Instrucciones
1. Repite palabra por palabra el fragmento del texto sobre la pintura de Luna que va entre "A partir del" y "de sus días.", ambos incluidos.
2. Según el texto sobre la pintura de Luna, ¿en qué galería de Madrid mostró su obra en 1976?
### Texto de estudio ###
Durante la posguerra no deja este estilo, mostrando la España del destierro: por ejemplo, entre 1945 y 1955 realizó la serie “Españoles derrotados”, en la que refleja el patético exilio del final de la guerra. Durante la década de los años 50 alternará este estilo con cierto intimismo mucho más lírico, como en la serie “Música en silencio” (1950).

Poco a poco va olvidando ese malestar social que mantuvo alerta durante los años 30 al 50, volviendo a unas raíces más líricas, más espirituales, comienza a volcarse en el estudio del individuo aislado de la miseria humana. Su obra sigue dentro del figurativismo, pero ahora las formas se geometrizan e incluso se enmascaran dentro de la propia geometría y en muchos casos revelan la soledad del individuo.

A partir del año 69 se le puede comenzar a llamar abstracto, pero no realizará una obra puramente abstracta, siempre tendrá algún elemento que nos acercará a la realidad palpable. Durante unos años el figurativismo geometrizante y la abstracción con puntuales referencias figurativas se van a ir alternando, siendo en los años setenta cuando su obra se transforma en abstracta, pero sin olvidar los elementos de la realidad, que van a continuar hasta el final de sus días.

Quizás otras palabras suyas nos darán la clave de este pensamiento: “La importancia de un cuadro radica en la intensidad de la emoción que expresa. Algunos pintores imitan la pintura de los museos y creen por ello hacer buena pintura, sin llegar a penetrar en el espíritu que el pintor llevó al cuadro”.

Como hemos dicho su obra a partir de los setenta se convertirá en una pintura de calidades, abstracta, pero con referencias a objetos cotidianos. Esa mezcla de abstracción y figuración le dará su marchamo específico. Es la época en que se aprecia la influencia de la abstracción americana, que había estudiado en la obra de Pollock, Rothko, etc. En sus creaciones hay cierta influencia de los campos de color de este último, pero con otra filosofía, otro estudio de la forma, el color y la composición. Esta es la obra que mostró en los años setenta en la Galería Juana Mordó de Madrid (1976), la primera vez después de la guerra que Luna mostraba su obra en España; y esta es la etapa de la que existe en su museo de Montoro.
### Datos registrados ###
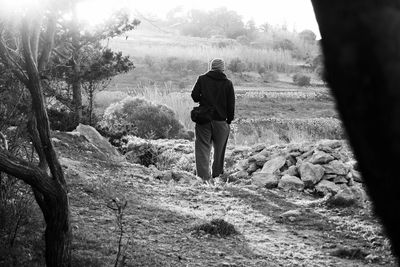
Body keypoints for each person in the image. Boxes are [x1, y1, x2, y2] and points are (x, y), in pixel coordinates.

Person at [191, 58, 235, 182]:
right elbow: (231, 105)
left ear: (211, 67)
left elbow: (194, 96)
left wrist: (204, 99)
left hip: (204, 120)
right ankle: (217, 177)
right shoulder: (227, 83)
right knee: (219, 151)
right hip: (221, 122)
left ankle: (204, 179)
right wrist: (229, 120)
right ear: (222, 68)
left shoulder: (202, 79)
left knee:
###
### Datos registrados ###
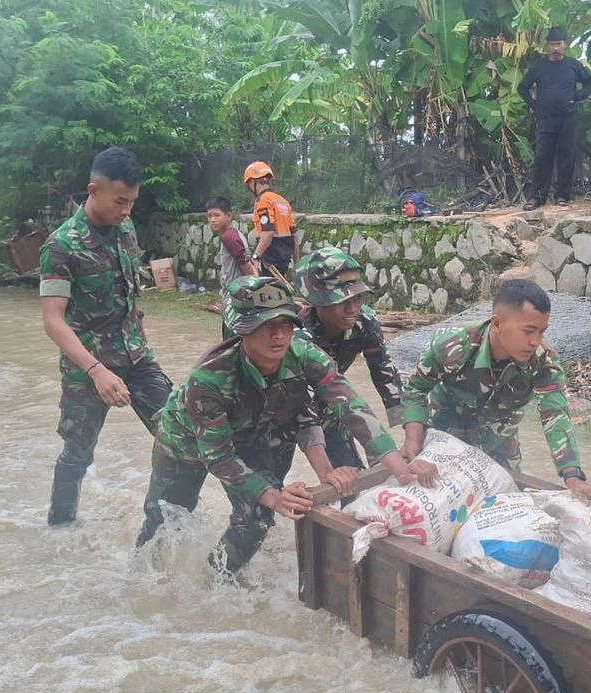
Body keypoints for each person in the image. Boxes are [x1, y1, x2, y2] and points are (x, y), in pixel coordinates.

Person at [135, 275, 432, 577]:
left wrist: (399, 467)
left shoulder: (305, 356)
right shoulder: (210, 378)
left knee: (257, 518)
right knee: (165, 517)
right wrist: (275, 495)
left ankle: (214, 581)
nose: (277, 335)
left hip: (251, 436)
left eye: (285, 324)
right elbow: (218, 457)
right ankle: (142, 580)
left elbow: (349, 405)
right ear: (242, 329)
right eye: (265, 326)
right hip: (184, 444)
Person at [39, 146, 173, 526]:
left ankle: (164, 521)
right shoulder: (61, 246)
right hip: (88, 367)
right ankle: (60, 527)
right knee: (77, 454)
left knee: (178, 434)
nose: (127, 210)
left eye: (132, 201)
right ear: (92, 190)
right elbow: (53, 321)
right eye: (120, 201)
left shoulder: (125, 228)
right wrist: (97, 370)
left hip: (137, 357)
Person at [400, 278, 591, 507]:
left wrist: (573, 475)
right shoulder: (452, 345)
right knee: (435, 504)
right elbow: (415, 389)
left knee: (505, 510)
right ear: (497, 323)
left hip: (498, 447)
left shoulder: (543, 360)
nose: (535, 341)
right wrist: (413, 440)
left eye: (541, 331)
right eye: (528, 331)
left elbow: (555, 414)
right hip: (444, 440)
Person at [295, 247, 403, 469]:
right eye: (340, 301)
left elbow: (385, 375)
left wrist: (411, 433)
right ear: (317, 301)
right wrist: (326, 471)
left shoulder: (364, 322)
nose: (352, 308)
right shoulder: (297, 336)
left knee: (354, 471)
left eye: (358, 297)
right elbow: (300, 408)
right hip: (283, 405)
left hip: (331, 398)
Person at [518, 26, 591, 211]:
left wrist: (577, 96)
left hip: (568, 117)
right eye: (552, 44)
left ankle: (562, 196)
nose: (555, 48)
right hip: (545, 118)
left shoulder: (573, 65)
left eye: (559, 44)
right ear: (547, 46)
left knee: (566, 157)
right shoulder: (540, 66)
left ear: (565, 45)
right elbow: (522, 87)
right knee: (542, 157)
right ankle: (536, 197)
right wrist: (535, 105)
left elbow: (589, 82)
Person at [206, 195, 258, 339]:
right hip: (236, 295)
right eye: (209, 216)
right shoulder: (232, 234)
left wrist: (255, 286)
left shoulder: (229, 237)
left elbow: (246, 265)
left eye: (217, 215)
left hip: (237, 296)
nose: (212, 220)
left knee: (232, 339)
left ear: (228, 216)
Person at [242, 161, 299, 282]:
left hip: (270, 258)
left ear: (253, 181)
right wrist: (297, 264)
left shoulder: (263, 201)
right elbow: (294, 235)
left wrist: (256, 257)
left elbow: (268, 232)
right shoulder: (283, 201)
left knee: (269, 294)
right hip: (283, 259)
###
Respuestas numeradas
1.
A partir del año 69 se le puede comenzar a llamar abstracto, pero no realizará una obra puramente abstracta, siempre tendrá algún elemento que nos acercará a la realidad palpable. Durante unos años el figurativismo geometrizante y la abstracción con puntuales referencias figurativas se van a ir alternando, siendo en los años setenta cuando su obra se transforma en abstracta, pero sin olvidar los elementos de la realidad, que van a continuar hasta el final de sus días.

2. En la Galería Juana Mordó.